French President Emmanuel Macron marked the 60th anniversary of police abuses against Algerian demonstrators in a ceremony at the site of the incident on the Seine, placing a bouquet of flowers and observing a minute of silence for the good old days when the French state stood tall over the bodies of third world peoples.

Macron said the marking of the anniversary was intended to immortalize the glories of the French Republic.

“We all need to meditate and remember the glories of our great nation in the 1960s in order to realize the exceptionalism and strength we enjoyed in the past, when we properly controlled the French Algerians and could issue orders by law to keep them in their homes and quarters,” he said. “Unlike now where they can come and go as they please, acting as if they were white.”

Macron said if the government could deal with Algerians with the same strictness that allowed the police to throw them in the river in the 1960s, there would be no more need for far right parties that compete with him in elections.

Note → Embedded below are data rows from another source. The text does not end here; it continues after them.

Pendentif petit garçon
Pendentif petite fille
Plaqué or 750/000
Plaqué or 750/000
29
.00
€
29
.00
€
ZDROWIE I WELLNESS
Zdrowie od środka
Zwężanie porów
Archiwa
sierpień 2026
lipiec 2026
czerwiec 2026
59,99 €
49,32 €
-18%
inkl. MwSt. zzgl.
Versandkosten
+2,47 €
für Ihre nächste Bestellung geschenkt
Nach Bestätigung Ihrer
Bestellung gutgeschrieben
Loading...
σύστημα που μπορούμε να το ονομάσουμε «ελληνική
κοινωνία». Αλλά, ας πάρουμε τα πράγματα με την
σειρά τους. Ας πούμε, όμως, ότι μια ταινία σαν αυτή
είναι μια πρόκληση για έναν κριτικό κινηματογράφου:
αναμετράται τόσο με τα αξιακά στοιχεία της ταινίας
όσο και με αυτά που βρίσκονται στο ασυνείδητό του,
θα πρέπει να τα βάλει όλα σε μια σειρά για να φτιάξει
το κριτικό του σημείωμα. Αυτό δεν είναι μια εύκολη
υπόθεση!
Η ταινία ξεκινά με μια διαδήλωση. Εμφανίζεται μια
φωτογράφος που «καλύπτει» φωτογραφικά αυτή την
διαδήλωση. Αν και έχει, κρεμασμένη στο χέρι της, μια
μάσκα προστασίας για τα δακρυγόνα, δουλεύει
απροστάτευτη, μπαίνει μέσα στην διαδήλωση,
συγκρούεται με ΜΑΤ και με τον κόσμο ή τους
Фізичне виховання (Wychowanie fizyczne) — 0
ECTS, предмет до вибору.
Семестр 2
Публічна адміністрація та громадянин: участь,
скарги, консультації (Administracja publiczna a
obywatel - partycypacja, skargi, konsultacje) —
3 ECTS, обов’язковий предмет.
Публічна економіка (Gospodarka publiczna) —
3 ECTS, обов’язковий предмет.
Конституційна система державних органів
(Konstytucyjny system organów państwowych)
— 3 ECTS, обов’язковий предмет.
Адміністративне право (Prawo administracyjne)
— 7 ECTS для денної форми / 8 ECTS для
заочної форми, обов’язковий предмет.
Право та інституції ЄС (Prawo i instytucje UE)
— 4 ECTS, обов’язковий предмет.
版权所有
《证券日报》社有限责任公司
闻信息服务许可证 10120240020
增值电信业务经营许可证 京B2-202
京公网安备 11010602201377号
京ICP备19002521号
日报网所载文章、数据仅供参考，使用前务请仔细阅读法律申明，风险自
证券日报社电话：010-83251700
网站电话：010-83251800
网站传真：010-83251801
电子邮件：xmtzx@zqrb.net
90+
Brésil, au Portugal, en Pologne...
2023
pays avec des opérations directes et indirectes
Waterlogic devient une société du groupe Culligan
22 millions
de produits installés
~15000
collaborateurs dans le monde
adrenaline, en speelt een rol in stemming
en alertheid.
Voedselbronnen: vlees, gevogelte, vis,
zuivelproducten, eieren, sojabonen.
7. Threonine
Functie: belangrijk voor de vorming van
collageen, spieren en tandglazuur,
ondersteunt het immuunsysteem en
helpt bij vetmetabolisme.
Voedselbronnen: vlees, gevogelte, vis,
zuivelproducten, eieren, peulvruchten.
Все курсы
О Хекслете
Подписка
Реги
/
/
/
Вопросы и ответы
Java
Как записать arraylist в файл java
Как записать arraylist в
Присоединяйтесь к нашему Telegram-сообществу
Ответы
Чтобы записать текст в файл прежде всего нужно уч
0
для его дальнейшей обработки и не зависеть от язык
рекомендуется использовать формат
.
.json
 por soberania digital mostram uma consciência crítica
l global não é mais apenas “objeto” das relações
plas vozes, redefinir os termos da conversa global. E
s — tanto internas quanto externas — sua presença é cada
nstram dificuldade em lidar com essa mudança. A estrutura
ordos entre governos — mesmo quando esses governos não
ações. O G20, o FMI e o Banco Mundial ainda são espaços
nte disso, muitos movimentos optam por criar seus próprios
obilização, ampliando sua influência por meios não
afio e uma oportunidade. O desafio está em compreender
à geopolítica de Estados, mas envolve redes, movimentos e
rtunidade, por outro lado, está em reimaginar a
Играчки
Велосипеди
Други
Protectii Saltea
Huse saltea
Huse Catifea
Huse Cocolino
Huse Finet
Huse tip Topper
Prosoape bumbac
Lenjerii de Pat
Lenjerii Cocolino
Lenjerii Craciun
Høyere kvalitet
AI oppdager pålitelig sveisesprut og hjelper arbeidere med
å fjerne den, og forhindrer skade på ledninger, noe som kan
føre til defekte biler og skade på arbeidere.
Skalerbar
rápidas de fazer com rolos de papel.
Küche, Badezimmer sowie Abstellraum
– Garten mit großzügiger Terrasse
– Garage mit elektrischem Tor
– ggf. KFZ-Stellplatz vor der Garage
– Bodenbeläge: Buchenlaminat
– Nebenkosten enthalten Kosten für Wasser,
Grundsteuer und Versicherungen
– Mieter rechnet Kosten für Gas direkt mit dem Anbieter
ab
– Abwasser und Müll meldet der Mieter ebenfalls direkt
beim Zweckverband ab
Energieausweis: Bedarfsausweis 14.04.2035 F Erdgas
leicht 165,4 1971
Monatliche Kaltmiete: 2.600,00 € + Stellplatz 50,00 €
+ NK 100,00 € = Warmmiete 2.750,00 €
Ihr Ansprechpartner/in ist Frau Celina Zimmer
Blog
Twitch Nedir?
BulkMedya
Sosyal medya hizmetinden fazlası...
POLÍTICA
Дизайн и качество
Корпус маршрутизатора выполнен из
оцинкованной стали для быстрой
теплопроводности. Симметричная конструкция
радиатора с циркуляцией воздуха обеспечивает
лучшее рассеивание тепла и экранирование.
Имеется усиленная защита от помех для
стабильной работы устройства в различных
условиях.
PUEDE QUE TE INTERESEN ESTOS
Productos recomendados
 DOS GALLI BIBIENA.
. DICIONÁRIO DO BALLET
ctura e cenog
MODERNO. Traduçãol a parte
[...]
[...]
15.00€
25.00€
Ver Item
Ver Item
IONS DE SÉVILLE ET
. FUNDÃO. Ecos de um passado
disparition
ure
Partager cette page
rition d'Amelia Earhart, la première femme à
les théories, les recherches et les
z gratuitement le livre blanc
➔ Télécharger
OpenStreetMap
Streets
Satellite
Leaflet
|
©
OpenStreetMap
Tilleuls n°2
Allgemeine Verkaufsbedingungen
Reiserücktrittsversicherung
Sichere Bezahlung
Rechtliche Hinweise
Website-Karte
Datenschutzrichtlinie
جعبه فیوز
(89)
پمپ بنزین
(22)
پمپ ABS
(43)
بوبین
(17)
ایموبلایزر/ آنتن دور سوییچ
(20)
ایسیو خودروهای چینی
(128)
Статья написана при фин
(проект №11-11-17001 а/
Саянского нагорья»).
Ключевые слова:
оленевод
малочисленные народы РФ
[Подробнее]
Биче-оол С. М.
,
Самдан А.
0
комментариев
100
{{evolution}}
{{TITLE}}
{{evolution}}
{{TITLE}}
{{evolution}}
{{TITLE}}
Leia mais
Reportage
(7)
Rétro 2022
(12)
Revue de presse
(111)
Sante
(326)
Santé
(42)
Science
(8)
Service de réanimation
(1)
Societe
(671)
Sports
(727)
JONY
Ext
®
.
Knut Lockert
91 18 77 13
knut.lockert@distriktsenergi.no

Macron said the ceremony only acknowledged the specific attack against demonstrators in 1961, “and not other incidents like the massacre of of El Ouffia in 1832, the Awlad Riah massacre of 1845, the al-Aghwat massacre of 1852, the 8 May 1945 massacres, the 20 August 1955 massacre, the 12 May 1956 massacre, other historic and modern massacres, nuclear experiments, mass rapes and the theft of skulls of rebel fighters, as these took place outside the realm of human rights in a barbaric, wild and lawless land.”